The basis for the complaint from Allawi’s party is that the electoral law crafted by the Americans disallows the use of religious symbols. Imad Shabib, the party leader of the Iraqi National Accord, also alleged that the United Iraqi Alliance had employed policemen drawn from paramilitary troops of the Shiite Badr Corps to put pressure on voters from the South. Hadi al-Amiri, head of the Badr Corps, denied the allegation. He also defended the UIA’s right to use Sistani’s image, according to al-Sharq al-Awsat. UIA pamphlets distributed to Shiite voters maintain that a vote for any other ticket would scatter Shiite influence and limit the number of seats Shiites hope to take in the new parliament.

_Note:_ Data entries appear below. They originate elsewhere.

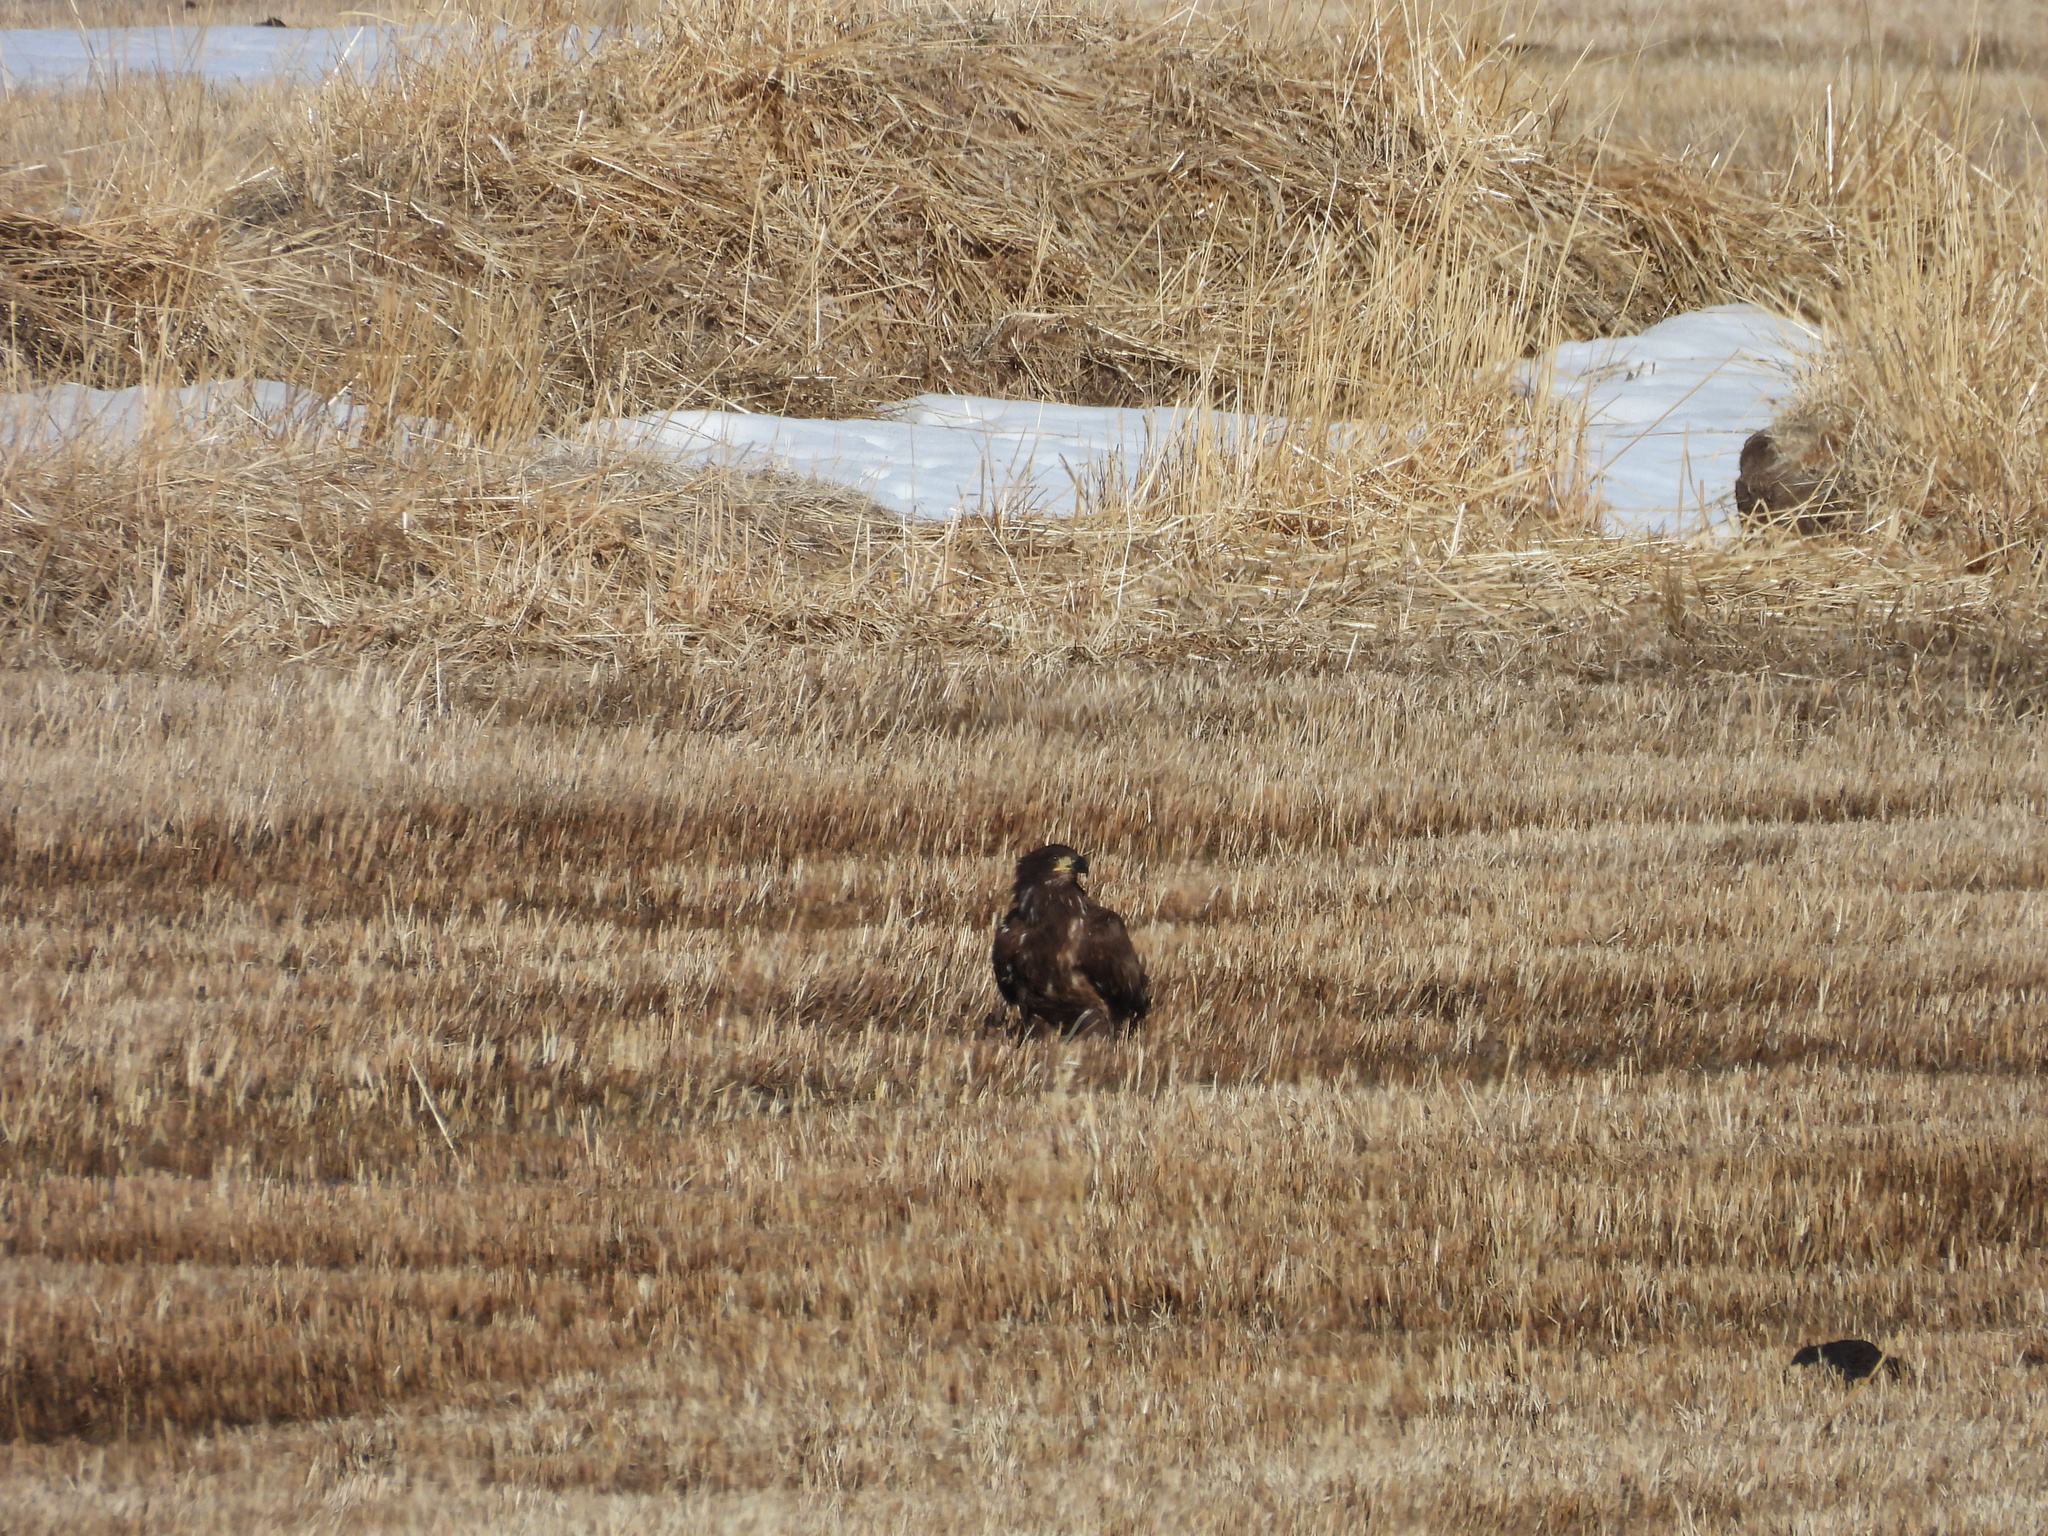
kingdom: Animalia
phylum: Chordata
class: Aves
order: Accipitriformes
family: Accipitridae
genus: Haliaeetus
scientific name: Haliaeetus leucocephalus
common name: Bald eagle
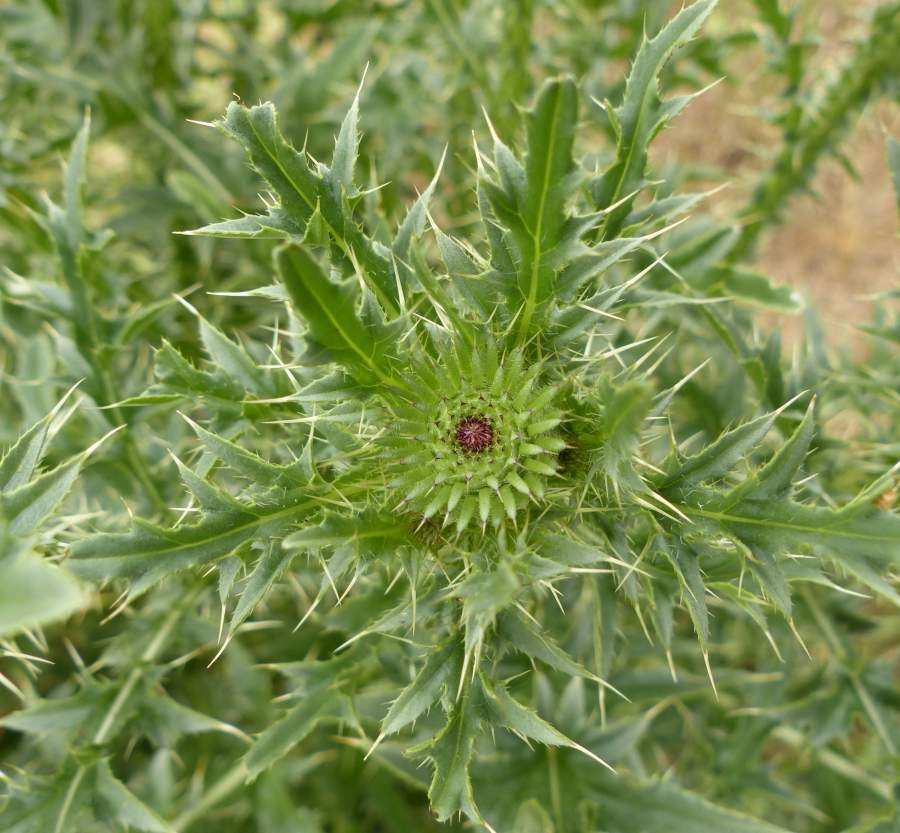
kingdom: Plantae
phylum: Tracheophyta
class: Magnoliopsida
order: Asterales
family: Asteraceae
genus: Carduus
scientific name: Carduus acanthoides
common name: Plumeless thistle
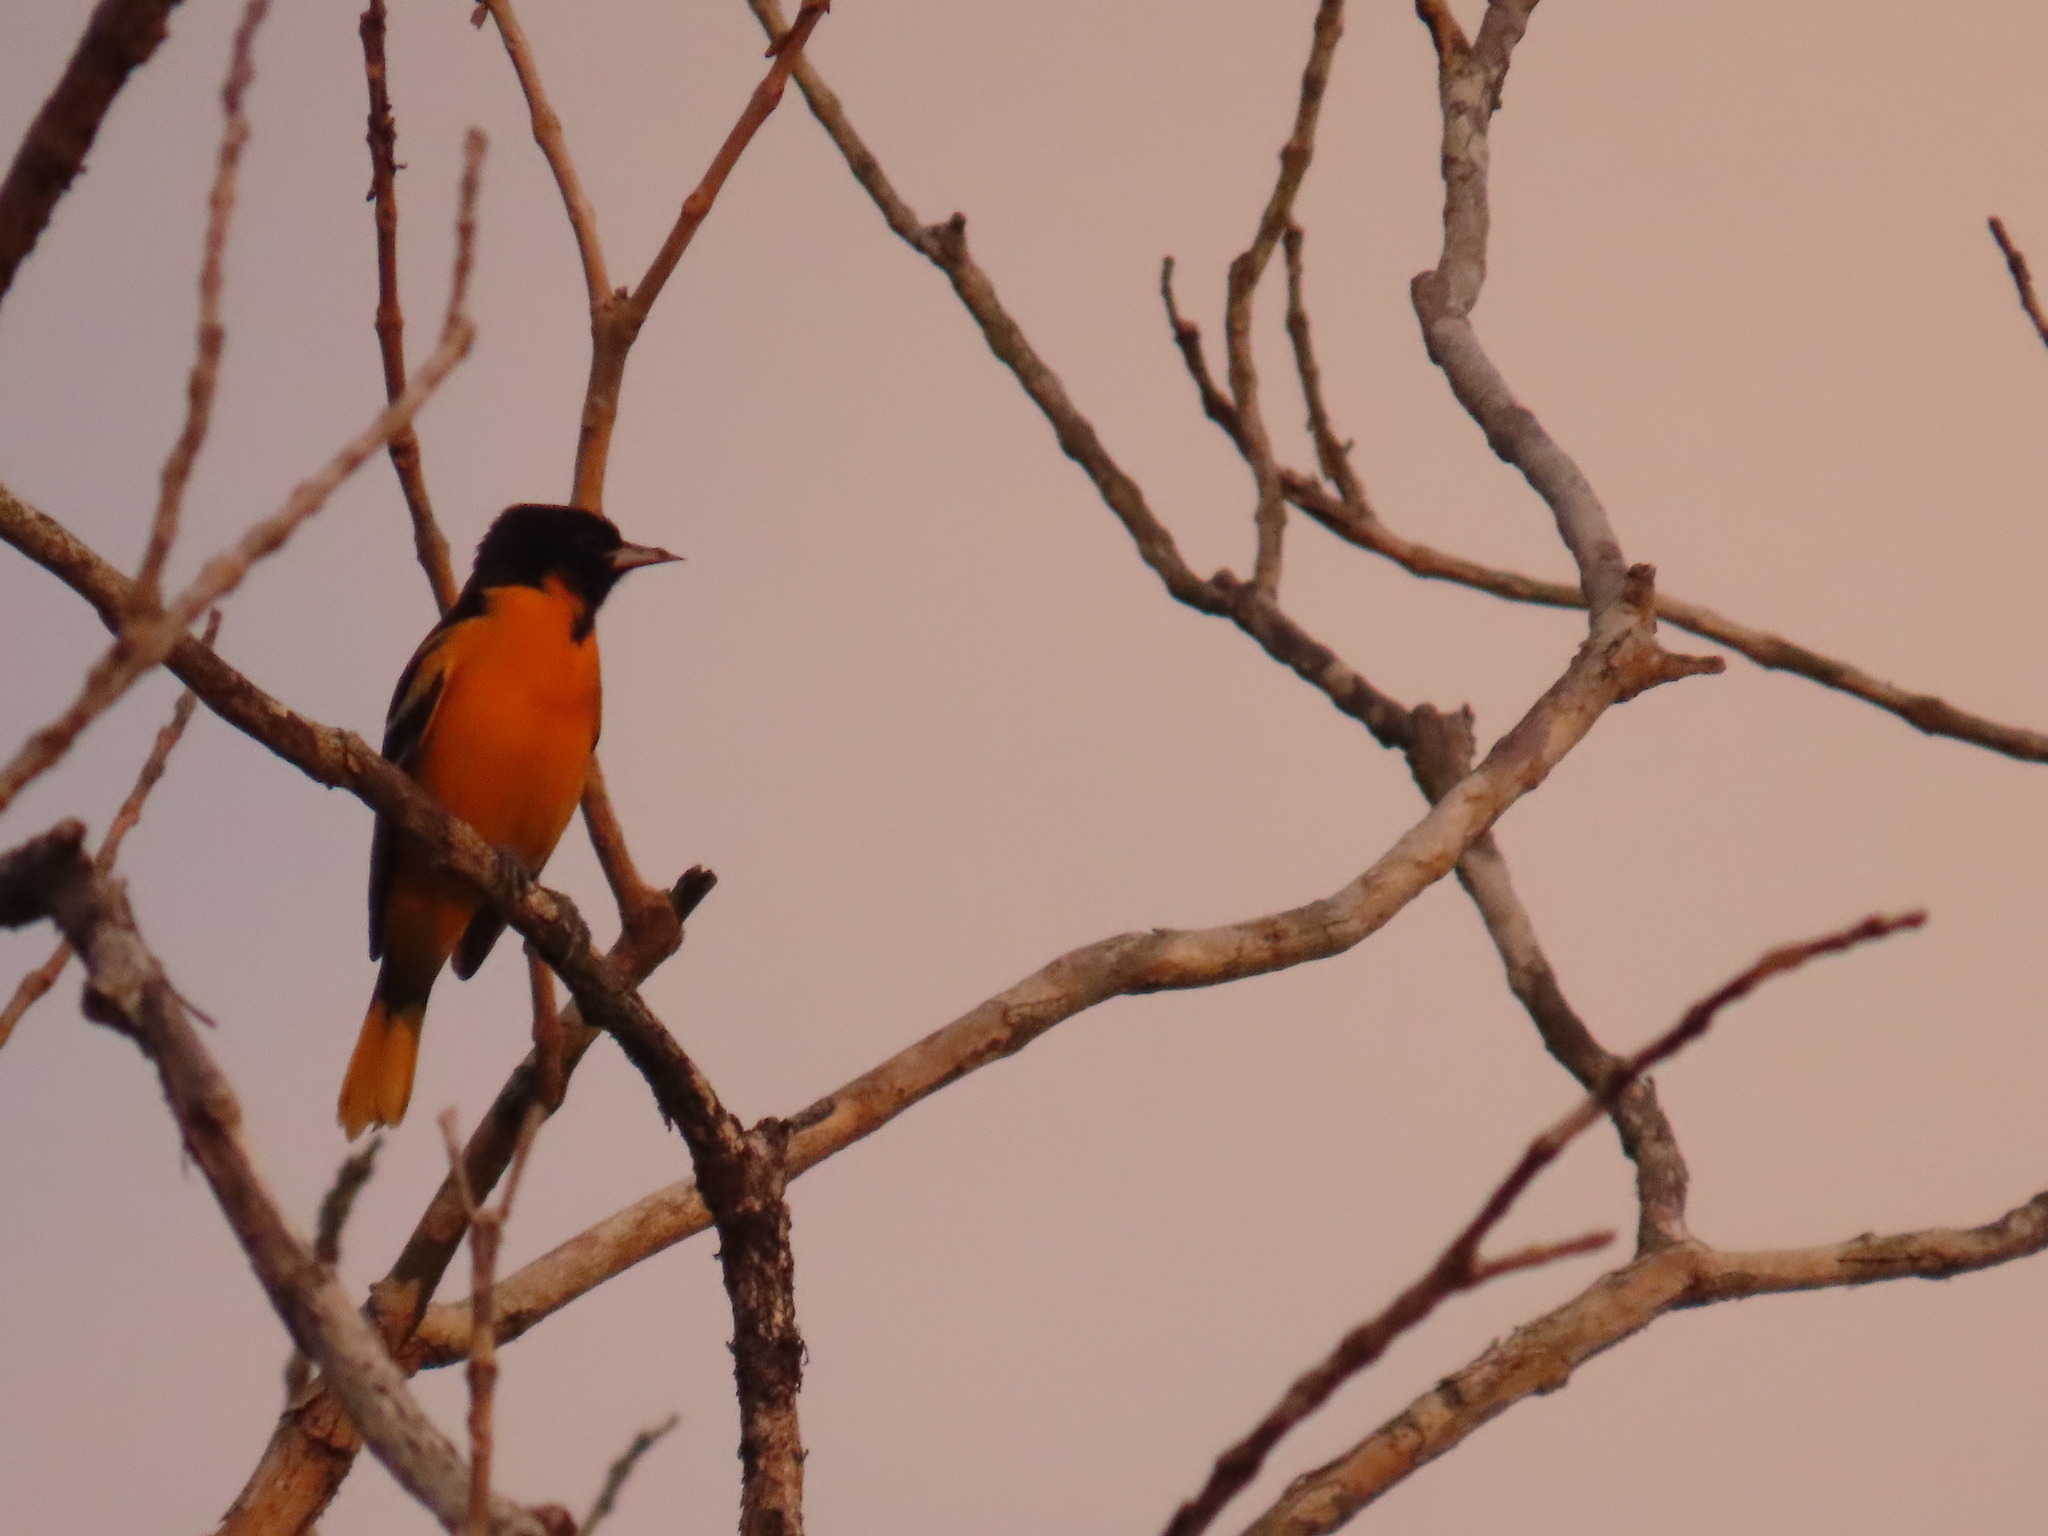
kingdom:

Al-Hayat also says that the Iraqi electoral commission announced Thursday that Israelis of Iraqi heritage would not be allowed to vote in the January 30 elections “because we do not recognize Israel.” It had been speculated that Israeli Iraqis might be able to vote at expatriate polling stations, presumably in nearby Jordan. The head of the Israeli association of Iraqi Jews, Mordechai Ben Porat, had anyway expressed doubt that any of the 240,000 Iraqi-Israelis–only 29% of which were born in Iraq– were planning to go to Jordan to vote.
Farid Ayar said, “We welcome any Jews of Iraqi origin in the polling both, no matter what current nationality, on condition that they not be Israelis. The issue is absolutely not one of origin or religion, but simply that we do not maintain relations with Israel.”
Ella Shohat’s comments on being Jewish, Arab and Iraqi all at once (and how bewildering Americans find this intersection of multiple identities), are highly enlightening.
Only about half of Iraq’s 15 million eligible voters will likely cast their ballots on election day, according to Farid Ayar of Iraq’s Independent Electoral Commission. Ayar says that such a turnout would not be so bad for Iraq.
Problem: The turnout will be higher in Shiite and Kurdish areas, producing an ethnically lopsided parliament/ constitutional assembly that excludes Sunni Arabs. Ayar’s statement is disingenuous.